-- Exercise prompt --
Return each entry word for word. Leave the images out.

-- Collected data --
※ ※ ※

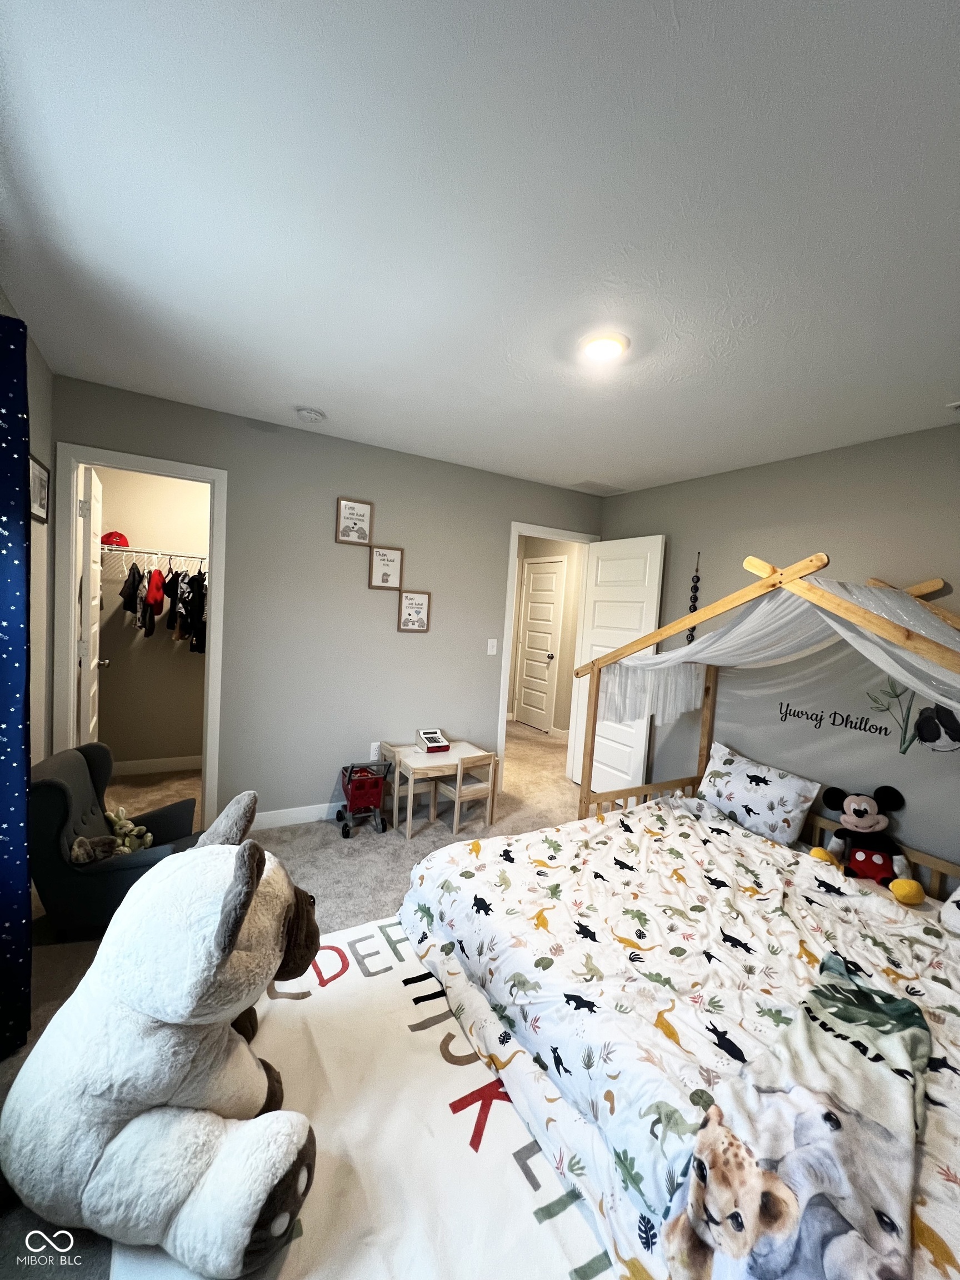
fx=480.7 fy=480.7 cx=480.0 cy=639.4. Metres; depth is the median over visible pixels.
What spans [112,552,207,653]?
hanging clothes
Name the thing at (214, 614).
closet door frame
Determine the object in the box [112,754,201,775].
closet baseboard
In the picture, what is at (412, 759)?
kids table
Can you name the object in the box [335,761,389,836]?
toy shopping cart
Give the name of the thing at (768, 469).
right wall
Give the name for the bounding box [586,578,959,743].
canopy
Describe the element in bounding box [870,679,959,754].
wall decal
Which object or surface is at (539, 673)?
hallway door
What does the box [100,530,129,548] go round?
red cap
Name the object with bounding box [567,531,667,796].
open door
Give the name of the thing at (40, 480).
picture frame
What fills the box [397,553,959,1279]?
bed
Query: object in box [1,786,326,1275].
plush
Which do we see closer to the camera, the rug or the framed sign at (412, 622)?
the rug
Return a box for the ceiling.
[0,0,959,498]
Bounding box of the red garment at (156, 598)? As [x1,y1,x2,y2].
[145,568,165,613]
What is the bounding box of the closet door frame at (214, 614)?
[51,443,228,832]
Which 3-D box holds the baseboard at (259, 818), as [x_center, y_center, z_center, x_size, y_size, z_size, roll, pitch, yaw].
[-0.621,1.137,3.382,2.488,0.103,0.014,2,4,-30]
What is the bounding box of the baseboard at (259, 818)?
[251,800,343,830]
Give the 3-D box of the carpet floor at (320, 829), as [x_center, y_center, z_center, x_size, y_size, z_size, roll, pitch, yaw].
[0.234,1.386,2.678,4.862,0.096,5.342,2,4,-30]
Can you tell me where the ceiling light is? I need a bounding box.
[579,332,628,362]
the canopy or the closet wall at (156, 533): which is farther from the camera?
the closet wall at (156, 533)
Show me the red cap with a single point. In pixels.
(114, 533)
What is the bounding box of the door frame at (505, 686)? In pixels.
[495,521,597,795]
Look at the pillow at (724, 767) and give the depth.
2.62 m
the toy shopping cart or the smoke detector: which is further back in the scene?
the toy shopping cart
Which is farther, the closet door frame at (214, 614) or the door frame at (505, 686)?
the door frame at (505, 686)
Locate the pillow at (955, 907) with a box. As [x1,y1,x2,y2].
[938,885,959,937]
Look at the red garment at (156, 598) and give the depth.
3.36 m
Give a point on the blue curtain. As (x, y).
(19, 520)
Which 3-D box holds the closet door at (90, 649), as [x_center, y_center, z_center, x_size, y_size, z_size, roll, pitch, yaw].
[-2.402,0.059,2.977,0.174,2.058,0.662,2,4,-30]
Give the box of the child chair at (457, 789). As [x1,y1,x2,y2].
[436,750,495,832]
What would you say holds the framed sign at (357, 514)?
attached to the back wall at (499, 509)
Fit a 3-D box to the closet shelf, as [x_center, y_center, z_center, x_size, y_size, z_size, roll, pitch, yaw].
[-2.051,-0.603,3.701,1.534,0.078,0.304,2,4,-30]
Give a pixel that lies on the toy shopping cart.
(349, 781)
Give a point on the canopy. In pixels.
(658, 660)
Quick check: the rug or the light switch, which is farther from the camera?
the light switch
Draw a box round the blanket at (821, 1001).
[661,960,931,1279]
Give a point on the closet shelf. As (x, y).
(133, 549)
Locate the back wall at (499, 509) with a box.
[52,375,603,833]
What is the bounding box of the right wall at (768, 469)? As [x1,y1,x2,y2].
[595,423,959,880]
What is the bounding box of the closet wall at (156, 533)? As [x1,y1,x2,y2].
[93,463,207,770]
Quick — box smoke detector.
[294,406,326,423]
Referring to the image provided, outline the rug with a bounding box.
[107,916,614,1279]
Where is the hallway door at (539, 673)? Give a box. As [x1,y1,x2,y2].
[514,557,564,732]
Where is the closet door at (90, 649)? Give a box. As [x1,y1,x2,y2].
[78,464,105,747]
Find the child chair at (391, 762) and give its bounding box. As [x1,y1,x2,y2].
[377,741,424,830]
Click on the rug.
(341, 985)
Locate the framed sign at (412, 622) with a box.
[397,589,431,632]
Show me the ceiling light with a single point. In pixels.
(610, 343)
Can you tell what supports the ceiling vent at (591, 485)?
attached to the ceiling
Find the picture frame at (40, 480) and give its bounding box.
[29,452,50,523]
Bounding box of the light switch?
[486,638,497,654]
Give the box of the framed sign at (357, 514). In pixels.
[335,496,373,544]
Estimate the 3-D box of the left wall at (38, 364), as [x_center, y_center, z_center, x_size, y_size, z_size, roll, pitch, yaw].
[-1.323,0.068,0.887,0.121,2.451,4.162,2,4,-30]
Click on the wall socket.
(373, 751)
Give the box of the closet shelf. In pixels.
[96,543,207,562]
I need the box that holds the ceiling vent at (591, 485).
[569,479,625,494]
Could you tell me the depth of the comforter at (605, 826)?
1.48 m
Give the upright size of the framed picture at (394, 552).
0.292 m
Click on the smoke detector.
(307, 412)
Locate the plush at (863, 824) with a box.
[810,783,922,905]
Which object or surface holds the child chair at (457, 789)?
on the carpet floor at (320, 829)
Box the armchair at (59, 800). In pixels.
[27,742,201,939]
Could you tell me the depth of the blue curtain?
1.41 m
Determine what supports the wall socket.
attached to the back wall at (499, 509)
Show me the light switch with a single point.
(494, 649)
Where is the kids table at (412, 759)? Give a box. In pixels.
[384,737,496,834]
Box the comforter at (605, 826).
[395,792,958,1279]
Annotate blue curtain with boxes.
[0,311,32,1065]
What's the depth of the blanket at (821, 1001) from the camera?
0.99 m
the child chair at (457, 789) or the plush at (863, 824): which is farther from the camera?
the child chair at (457, 789)
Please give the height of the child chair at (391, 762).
0.469 m
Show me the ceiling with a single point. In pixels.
(304, 372)
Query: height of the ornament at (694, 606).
0.775 m
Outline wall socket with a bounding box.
[368,741,381,760]
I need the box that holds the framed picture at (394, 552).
[368,545,403,589]
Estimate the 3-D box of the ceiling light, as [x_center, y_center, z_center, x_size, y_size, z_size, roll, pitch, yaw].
[0.453,-1.071,1.778,0.184,0.029,0.186,2,4,-30]
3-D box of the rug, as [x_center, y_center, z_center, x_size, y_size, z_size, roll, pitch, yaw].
[-0.070,1.363,1.247,1.432,0.014,1.967,2,4,-30]
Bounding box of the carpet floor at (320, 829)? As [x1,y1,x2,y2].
[0,711,596,1279]
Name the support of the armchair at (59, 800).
on the carpet floor at (320, 829)
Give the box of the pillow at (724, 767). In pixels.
[695,740,819,846]
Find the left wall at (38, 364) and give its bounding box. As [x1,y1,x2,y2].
[0,290,54,763]
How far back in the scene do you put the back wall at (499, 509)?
3.08 m
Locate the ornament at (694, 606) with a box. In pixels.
[686,551,701,645]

※ ※ ※

-- Reply --
fx=480.7 fy=480.7 cx=480.0 cy=639.4. Metres; depth is the median over visible pixels.
What spans [112,552,207,653]?
hanging clothes
Name the thing at (214, 614).
closet door frame
Determine the object in the box [112,754,201,775].
closet baseboard
In the picture, what is at (412, 759)?
kids table
Can you name the object in the box [335,761,389,836]?
toy shopping cart
Give the name of the thing at (768, 469).
right wall
Give the name for the bounding box [586,578,959,743].
canopy
Describe the element in bounding box [870,679,959,754].
wall decal
Which object or surface is at (539, 673)?
hallway door
What does the box [100,530,129,548] go round?
red cap
Name the object with bounding box [567,531,667,796].
open door
Give the name of the thing at (40, 480).
picture frame
What fills the box [397,553,959,1279]?
bed
Query: object in box [1,786,326,1275].
plush
Which do we see closer to the camera, the rug or the framed sign at (412, 622)?
the rug
Return a box for the ceiling.
[0,0,959,498]
Bounding box of the red garment at (156, 598)? As [x1,y1,x2,y2].
[145,568,165,613]
What is the bounding box of the closet door frame at (214, 614)?
[51,443,228,832]
Which 3-D box holds the baseboard at (259, 818), as [x_center, y_center, z_center, x_size, y_size, z_size, roll, pitch, yaw].
[-0.621,1.137,3.382,2.488,0.103,0.014,2,4,-30]
What is the bounding box of the baseboard at (259, 818)?
[251,800,343,830]
Give the 3-D box of the carpet floor at (320, 829), as [x_center, y_center, z_center, x_size, y_size, z_size, roll, pitch, yaw].
[0.234,1.386,2.678,4.862,0.096,5.342,2,4,-30]
Can you tell me where the ceiling light is? I need a bounding box.
[579,332,628,362]
the canopy or the closet wall at (156, 533): which is farther from the camera?
the closet wall at (156, 533)
Show me the red cap with a single point. In pixels.
(114, 533)
What is the bounding box of the door frame at (505, 686)? In pixels.
[495,521,597,795]
Look at the pillow at (724, 767) and give the depth.
2.62 m
the toy shopping cart or the smoke detector: which is further back in the scene?
the toy shopping cart
Which is farther, the closet door frame at (214, 614) or the door frame at (505, 686)?
the door frame at (505, 686)
Locate the pillow at (955, 907) with a box. As [x1,y1,x2,y2].
[938,885,959,937]
Look at the red garment at (156, 598) and give the depth.
3.36 m
Give a point on the blue curtain. As (x, y).
(19, 520)
Which 3-D box holds the closet door at (90, 649), as [x_center, y_center, z_center, x_size, y_size, z_size, roll, pitch, yaw].
[-2.402,0.059,2.977,0.174,2.058,0.662,2,4,-30]
Give the box of the child chair at (457, 789). As [x1,y1,x2,y2].
[436,750,495,832]
What would you say holds the framed sign at (357, 514)?
attached to the back wall at (499, 509)
Fit a 3-D box to the closet shelf, as [x_center, y_center, z_center, x_size, y_size, z_size, roll, pitch, yaw].
[-2.051,-0.603,3.701,1.534,0.078,0.304,2,4,-30]
Give a pixel that lies on the toy shopping cart.
(349, 781)
Give a point on the canopy. In pixels.
(658, 660)
Quick check: the rug or the light switch, which is farther from the camera?
the light switch
Draw a box round the blanket at (821, 1001).
[661,960,931,1279]
Give a point on the closet shelf. As (x, y).
(133, 549)
Locate the back wall at (499, 509) with a box.
[52,375,603,833]
What is the bounding box of the right wall at (768, 469)? As [x1,y1,x2,y2].
[595,423,959,880]
What is the bounding box of the closet wall at (156, 533)? As [x1,y1,x2,y2].
[93,463,207,770]
Quick — box smoke detector.
[294,406,326,423]
Referring to the image provided, outline the rug with a bounding box.
[107,916,614,1279]
Where is the hallway door at (539, 673)? Give a box. As [x1,y1,x2,y2].
[514,557,564,732]
Where is the closet door at (90, 649)? Give a box. As [x1,y1,x2,y2].
[78,464,105,747]
Find the child chair at (391, 762) and give its bounding box. As [x1,y1,x2,y2].
[377,741,424,830]
Click on the rug.
(341, 985)
Locate the framed sign at (412, 622) with a box.
[397,589,431,632]
Show me the ceiling light with a single point. In pixels.
(610, 343)
Can you tell what supports the ceiling vent at (591, 485)?
attached to the ceiling
Find the picture frame at (40, 480) and give its bounding box.
[29,452,50,523]
Bounding box of the light switch?
[486,638,497,654]
Give the box of the framed sign at (357, 514). In pixels.
[335,496,373,544]
Estimate the 3-D box of the left wall at (38, 364), as [x_center, y_center, z_center, x_size, y_size, z_size, roll, pitch, yaw].
[-1.323,0.068,0.887,0.121,2.451,4.162,2,4,-30]
Click on the wall socket.
(373, 751)
Give the box of the closet shelf. In pixels.
[96,543,207,562]
I need the box that holds the ceiling vent at (591, 485).
[569,479,625,494]
Could you tell me the depth of the comforter at (605, 826)?
1.48 m
Give the upright size of the framed picture at (394, 552).
0.292 m
Click on the smoke detector.
(307, 412)
Locate the plush at (863, 824) with a box.
[810,783,922,905]
Which object or surface holds the child chair at (457, 789)?
on the carpet floor at (320, 829)
Box the armchair at (59, 800). In pixels.
[27,742,201,939]
Could you tell me the depth of the blue curtain?
1.41 m
Determine what supports the wall socket.
attached to the back wall at (499, 509)
Show me the light switch with a single point.
(494, 649)
Where is the kids table at (412, 759)? Give a box. In pixels.
[384,737,496,834]
Box the comforter at (605, 826).
[395,792,958,1279]
Annotate blue curtain with boxes.
[0,311,32,1065]
What's the depth of the blanket at (821, 1001) from the camera?
0.99 m
the child chair at (457, 789) or the plush at (863, 824): which is farther from the camera?
the child chair at (457, 789)
Please give the height of the child chair at (391, 762).
0.469 m
Show me the ceiling with a single point. In pixels.
(304, 372)
Query: height of the ornament at (694, 606).
0.775 m
Outline wall socket with a bounding box.
[368,741,381,760]
I need the box that holds the framed picture at (394, 552).
[368,545,403,589]
Estimate the 3-D box of the ceiling light, as [x_center, y_center, z_center, x_size, y_size, z_size, roll, pitch, yaw].
[0.453,-1.071,1.778,0.184,0.029,0.186,2,4,-30]
3-D box of the rug, as [x_center, y_center, z_center, x_size, y_size, z_size, roll, pitch, yaw].
[-0.070,1.363,1.247,1.432,0.014,1.967,2,4,-30]
Bounding box of the carpet floor at (320, 829)? As [x1,y1,x2,y2].
[0,711,596,1279]
Name the support of the armchair at (59, 800).
on the carpet floor at (320, 829)
Give the box of the pillow at (724, 767). In pixels.
[695,740,819,846]
Find the left wall at (38, 364) and give its bounding box. As [x1,y1,x2,y2].
[0,290,54,763]
How far back in the scene do you put the back wall at (499, 509)?
3.08 m
Locate the ornament at (694, 606) with a box. In pixels.
[686,551,701,645]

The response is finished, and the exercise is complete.